Rewrite the rows below, changing every "Transcribe" to "Write out" and leaving everything else untouched.
-------
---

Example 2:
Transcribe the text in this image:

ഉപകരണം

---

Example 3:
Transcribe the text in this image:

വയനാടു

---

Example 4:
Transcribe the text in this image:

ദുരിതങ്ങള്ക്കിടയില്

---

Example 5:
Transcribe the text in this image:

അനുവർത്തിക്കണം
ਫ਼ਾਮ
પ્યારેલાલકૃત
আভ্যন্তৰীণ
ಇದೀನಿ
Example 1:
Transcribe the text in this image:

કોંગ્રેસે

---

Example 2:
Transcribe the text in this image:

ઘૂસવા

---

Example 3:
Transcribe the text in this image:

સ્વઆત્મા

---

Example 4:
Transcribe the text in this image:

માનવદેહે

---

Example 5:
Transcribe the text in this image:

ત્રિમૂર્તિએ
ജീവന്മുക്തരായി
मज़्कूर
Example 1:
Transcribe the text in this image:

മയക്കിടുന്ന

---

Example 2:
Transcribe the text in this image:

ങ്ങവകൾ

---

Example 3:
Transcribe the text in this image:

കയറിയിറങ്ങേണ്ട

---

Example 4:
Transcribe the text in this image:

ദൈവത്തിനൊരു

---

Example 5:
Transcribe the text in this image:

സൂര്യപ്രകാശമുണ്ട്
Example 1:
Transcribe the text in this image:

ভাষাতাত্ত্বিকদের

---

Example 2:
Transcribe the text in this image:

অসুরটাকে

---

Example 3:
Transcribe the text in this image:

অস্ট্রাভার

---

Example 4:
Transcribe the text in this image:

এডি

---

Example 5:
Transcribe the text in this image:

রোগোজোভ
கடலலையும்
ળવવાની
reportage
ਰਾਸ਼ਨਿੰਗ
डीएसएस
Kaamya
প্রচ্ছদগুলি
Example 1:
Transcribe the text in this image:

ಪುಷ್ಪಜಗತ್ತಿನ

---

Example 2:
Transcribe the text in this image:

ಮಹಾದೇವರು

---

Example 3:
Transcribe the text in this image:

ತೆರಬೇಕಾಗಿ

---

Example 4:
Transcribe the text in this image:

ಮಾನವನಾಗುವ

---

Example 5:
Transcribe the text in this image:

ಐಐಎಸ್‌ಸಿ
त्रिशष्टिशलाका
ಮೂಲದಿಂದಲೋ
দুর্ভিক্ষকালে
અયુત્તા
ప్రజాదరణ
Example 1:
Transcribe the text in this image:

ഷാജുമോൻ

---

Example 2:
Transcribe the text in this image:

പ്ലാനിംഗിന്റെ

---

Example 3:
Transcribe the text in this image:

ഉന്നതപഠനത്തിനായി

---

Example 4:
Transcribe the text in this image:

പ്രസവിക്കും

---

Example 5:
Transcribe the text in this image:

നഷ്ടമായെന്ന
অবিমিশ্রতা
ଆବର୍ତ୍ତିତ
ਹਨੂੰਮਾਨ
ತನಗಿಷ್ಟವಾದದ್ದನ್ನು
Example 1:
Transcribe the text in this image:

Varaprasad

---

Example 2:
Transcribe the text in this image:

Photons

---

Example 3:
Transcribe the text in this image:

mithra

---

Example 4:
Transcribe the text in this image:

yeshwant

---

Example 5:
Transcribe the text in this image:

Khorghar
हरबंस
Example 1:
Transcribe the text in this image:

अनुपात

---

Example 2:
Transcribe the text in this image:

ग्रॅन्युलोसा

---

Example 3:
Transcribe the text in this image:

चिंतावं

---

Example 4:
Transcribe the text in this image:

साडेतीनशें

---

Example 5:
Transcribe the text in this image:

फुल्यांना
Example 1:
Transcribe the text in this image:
-------
## Full solution
---

Example 2:
Write out the text in this image:

ഉപകരണം

---

Example 3:
Write out the text in this image:

വയനാടു

---

Example 4:
Write out the text in this image:

ദുരിതങ്ങള്ക്കിടയില്

---

Example 5:
Write out the text in this image:

അനുവർത്തിക്കണം
ਫ਼ਾਮ
પ્યારેલાલકૃત
আভ্যন্তৰীণ
ಇದೀನಿ
Example 1:
Write out the text in this image:

કોંગ્રેસે

---

Example 2:
Write out the text in this image:

ઘૂસવા

---

Example 3:
Write out the text in this image:

સ્વઆત્મા

---

Example 4:
Write out the text in this image:

માનવદેહે

---

Example 5:
Write out the text in this image:

ત્રિમૂર્તિએ
ജീവന്മുക്തരായി
मज़्कूर
Example 1:
Write out the text in this image:

മയക്കിടുന്ന

---

Example 2:
Write out the text in this image:

ങ്ങവകൾ

---

Example 3:
Write out the text in this image:

കയറിയിറങ്ങേണ്ട

---

Example 4:
Write out the text in this image:

ദൈവത്തിനൊരു

---

Example 5:
Write out the text in this image:

സൂര്യപ്രകാശമുണ്ട്
Example 1:
Write out the text in this image:

ভাষাতাত্ত্বিকদের

---

Example 2:
Write out the text in this image:

অসুরটাকে

---

Example 3:
Write out the text in this image:

অস্ট্রাভার

---

Example 4:
Write out the text in this image:

এডি

---

Example 5:
Write out the text in this image:

রোগোজোভ
கடலலையும்
ળવવાની
reportage
ਰਾਸ਼ਨਿੰਗ
डीएसएस
Kaamya
প্রচ্ছদগুলি
Example 1:
Write out the text in this image:

ಪುಷ್ಪಜಗತ್ತಿನ

---

Example 2:
Write out the text in this image:

ಮಹಾದೇವರು

---

Example 3:
Write out the text in this image:

ತೆರಬೇಕಾಗಿ

---

Example 4:
Write out the text in this image:

ಮಾನವನಾಗುವ

---

Example 5:
Write out the text in this image:

ಐಐಎಸ್‌ಸಿ
त्रिशष्टिशलाका
ಮೂಲದಿಂದಲೋ
দুর্ভিক্ষকালে
અયુત્તા
ప్రజాదరణ
Example 1:
Write out the text in this image:

ഷാജുമോൻ

---

Example 2:
Write out the text in this image:

പ്ലാനിംഗിന്റെ

---

Example 3:
Write out the text in this image:

ഉന്നതപഠനത്തിനായി

---

Example 4:
Write out the text in this image:

പ്രസവിക്കും

---

Example 5:
Write out the text in this image:

നഷ്ടമായെന്ന
অবিমিশ্রতা
ଆବର୍ତ୍ତିତ
ਹਨੂੰਮਾਨ
ತನಗಿಷ್ಟವಾದದ್ದನ್ನು
Example 1:
Write out the text in this image:

Varaprasad

---

Example 2:
Write out the text in this image:

Photons

---

Example 3:
Write out the text in this image:

mithra

---

Example 4:
Write out the text in this image:

yeshwant

---

Example 5:
Write out the text in this image:

Khorghar
हरबंस
Example 1:
Write out the text in this image:

अनुपात

---

Example 2:
Write out the text in this image:

ग्रॅन्युलोसा

---

Example 3:
Write out the text in this image:

चिंतावं

---

Example 4:
Write out the text in this image:

साडेतीनशें

---

Example 5:
Write out the text in this image:

फुल्यांना
Example 1:
Write out the text in this image:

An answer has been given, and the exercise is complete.